A nineteenth-century twist on love at first sight.

In stories like “In Love with a Daguerreotype” (1859) and “The Twin Daguerreotypes” (1855), a glance at a woman’s portrait throws her male viewer into such frenetic delight, he either hides her image under his pillow for months or travels thousands of miles cross-country to reach her home. The trope was so common that Harper’s spoofed the emerging genre in an 1855 satire in which two daguerreotypes fall in love. The article sardonically notes that such a love affair “is scarcely to be wondered at,” considering its occurrence is “very frequent among the class of human species.” By human species, the caustic Harper’s writer more accurately meant fictional species. There is little evidence, from wedding announcements to newspaper articles, that couples regularly met from a stray glance at each other’s daguerreotypes. And yet in penny press romances, it appeared a generation of young people were leaping into lightning-fast engagements, entranced by a few silvery inches of a stranger’s face.

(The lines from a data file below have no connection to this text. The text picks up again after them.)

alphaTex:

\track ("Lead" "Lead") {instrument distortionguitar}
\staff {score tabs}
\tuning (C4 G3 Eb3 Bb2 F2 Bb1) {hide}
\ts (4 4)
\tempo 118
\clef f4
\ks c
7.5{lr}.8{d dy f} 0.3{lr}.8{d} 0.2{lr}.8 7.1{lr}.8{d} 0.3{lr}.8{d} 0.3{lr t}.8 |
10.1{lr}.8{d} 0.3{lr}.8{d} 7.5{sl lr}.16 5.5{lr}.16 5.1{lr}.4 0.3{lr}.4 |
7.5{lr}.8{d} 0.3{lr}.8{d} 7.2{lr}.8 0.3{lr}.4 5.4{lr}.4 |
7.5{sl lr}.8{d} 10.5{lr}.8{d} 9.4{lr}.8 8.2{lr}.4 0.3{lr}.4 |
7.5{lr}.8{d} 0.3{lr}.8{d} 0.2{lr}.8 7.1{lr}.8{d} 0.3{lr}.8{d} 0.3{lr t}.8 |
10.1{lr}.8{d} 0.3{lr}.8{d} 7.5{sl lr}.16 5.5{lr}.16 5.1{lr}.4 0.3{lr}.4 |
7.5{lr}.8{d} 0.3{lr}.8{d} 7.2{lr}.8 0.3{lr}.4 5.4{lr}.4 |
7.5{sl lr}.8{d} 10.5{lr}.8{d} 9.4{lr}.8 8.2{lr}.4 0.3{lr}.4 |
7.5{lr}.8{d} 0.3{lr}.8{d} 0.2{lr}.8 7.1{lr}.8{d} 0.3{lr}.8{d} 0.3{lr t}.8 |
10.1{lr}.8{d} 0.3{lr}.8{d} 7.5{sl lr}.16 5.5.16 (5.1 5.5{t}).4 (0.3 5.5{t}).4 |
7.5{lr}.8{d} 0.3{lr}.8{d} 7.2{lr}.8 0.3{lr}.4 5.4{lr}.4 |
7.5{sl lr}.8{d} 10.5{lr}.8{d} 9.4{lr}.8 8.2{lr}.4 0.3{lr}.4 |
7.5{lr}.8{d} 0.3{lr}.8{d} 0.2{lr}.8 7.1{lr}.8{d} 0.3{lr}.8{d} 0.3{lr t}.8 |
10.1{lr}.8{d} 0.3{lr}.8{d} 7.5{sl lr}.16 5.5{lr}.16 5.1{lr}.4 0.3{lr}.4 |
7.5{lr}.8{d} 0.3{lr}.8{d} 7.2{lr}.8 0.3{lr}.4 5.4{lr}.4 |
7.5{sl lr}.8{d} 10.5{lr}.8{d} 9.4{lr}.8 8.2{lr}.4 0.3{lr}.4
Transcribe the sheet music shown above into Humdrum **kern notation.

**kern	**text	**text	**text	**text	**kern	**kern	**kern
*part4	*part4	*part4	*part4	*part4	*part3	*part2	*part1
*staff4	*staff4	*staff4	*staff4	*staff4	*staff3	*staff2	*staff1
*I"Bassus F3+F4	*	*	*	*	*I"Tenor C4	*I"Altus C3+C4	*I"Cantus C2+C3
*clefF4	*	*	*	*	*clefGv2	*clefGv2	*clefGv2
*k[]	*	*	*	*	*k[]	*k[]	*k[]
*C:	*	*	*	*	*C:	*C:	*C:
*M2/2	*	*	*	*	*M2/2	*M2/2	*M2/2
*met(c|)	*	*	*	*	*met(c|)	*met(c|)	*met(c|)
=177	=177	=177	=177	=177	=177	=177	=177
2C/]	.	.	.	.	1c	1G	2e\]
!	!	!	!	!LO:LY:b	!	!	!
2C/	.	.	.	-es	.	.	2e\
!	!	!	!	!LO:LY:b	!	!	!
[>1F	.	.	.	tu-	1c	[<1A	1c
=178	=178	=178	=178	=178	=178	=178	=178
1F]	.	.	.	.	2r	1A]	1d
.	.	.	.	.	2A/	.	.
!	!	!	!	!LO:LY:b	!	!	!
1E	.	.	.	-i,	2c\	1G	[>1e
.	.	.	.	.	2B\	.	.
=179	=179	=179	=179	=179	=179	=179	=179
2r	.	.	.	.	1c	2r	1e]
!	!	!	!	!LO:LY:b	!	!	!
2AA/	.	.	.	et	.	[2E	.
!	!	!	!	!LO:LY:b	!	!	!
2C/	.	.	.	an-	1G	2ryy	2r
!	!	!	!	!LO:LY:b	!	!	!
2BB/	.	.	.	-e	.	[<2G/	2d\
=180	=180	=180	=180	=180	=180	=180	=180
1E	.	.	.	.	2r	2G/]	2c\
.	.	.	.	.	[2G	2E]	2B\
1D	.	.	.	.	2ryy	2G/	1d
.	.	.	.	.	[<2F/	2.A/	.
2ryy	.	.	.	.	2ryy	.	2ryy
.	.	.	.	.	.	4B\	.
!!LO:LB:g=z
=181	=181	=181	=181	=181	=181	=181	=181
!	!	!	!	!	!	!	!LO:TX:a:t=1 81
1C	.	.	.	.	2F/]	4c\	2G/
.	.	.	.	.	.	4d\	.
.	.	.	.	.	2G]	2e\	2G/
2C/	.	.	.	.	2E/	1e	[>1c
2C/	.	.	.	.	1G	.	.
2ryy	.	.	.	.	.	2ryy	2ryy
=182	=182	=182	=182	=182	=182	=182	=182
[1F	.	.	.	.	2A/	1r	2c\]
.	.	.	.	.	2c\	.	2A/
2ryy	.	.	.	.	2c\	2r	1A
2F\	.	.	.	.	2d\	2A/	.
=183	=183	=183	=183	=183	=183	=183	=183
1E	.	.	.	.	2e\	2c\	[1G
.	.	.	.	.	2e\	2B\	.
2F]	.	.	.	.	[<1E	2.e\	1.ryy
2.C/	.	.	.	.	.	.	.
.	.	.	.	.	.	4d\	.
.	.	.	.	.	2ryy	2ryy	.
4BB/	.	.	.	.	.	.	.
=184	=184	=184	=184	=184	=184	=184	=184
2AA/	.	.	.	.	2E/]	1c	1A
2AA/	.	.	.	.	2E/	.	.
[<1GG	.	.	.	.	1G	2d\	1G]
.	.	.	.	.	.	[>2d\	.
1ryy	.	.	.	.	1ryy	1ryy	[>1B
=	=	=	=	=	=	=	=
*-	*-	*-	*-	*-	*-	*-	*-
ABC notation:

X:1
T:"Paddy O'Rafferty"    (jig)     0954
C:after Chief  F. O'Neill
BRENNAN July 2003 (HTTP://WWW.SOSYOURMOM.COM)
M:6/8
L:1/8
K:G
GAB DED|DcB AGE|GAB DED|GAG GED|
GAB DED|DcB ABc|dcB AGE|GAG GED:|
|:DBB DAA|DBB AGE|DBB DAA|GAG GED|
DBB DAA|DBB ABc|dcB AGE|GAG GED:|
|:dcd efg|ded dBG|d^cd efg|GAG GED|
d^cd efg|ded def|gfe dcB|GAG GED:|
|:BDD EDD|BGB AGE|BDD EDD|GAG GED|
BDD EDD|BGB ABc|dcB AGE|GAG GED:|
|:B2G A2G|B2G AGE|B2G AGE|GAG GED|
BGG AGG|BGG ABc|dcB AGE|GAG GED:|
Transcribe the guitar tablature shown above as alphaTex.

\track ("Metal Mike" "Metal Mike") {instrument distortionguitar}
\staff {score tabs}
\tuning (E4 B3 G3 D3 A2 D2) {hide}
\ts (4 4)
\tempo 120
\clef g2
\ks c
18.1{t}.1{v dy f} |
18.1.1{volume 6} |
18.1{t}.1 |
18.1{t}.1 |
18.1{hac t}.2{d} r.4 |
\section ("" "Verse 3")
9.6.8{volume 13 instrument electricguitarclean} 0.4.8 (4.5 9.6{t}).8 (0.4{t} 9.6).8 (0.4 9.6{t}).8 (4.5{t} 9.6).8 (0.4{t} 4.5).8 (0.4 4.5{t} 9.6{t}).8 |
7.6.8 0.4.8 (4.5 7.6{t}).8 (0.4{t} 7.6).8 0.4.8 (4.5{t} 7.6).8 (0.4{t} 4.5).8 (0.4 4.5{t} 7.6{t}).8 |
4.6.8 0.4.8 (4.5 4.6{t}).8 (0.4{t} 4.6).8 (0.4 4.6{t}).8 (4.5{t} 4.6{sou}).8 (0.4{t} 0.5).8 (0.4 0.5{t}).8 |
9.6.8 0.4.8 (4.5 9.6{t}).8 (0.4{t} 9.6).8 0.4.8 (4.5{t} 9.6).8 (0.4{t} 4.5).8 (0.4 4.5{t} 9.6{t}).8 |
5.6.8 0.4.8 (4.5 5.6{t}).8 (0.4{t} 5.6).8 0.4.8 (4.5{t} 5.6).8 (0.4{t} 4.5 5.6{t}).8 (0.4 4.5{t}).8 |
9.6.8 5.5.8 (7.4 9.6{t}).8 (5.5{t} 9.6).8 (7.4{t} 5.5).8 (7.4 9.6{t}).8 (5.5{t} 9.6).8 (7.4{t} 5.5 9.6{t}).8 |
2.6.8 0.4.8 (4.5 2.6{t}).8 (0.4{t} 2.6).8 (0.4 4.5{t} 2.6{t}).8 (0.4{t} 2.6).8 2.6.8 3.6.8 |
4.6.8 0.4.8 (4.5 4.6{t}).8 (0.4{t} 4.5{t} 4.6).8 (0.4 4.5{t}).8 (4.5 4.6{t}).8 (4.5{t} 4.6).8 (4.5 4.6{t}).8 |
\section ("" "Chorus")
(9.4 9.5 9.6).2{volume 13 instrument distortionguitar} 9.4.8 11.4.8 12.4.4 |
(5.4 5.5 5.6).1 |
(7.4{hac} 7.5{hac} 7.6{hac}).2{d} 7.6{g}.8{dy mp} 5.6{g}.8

The American daguerreotype craze began on April 20, 1839, when the inventor Samuel F.B. Morse traveled to Paris and wrote a glowing letter to his brother about the new technology pioneered by the French artist Louis Daguerre. In Morse’s letter, later published in the New York Observer, he praised the daguerreotype as “one of the most beautiful discoveries of the age,” capable of rendering “perfect representations of the human countenance.” Months later, Morse and other American scientists began experimenting with Daguerre’s invention. By 1853, between 13,000 and 17,000 individuals offered daguerreotype services in America. Because daguerreotypes weren’t as costly as paintings, which involved multiple sittings and hours of labor, images became newly accessible to the middle class. For the first time, the people represented in pictures weren’t exclusively rich and royal, which meant it was newly realistic, and possibly even in reach, to covet the subjects of such images.

You might encounter unknown faces in studios, homes, pockets, or even carelessly dropped on the street. But even as daguerreotypes became common objects, they retained an intensely intimate association. Daguerreotypes were typically exchanged between loved ones; family members carried miniatures in lockets, friends exchanged images as tokens of affection, new couples framed pictures in wedding attire. Although the images occasionally served a more commercial purpose—to attract patrons, daguerreotypists occasionally displayed client portraits, and some shops sold images of famous authors, politicians, generals, and actors—if you saw a portrait in a locket or a frame, it was likely because they were special to you. Perhaps a stranger’s daguerreotype evoked a feeling of transgressive familiarity, a sense of witnessing someone from an improperly close distance.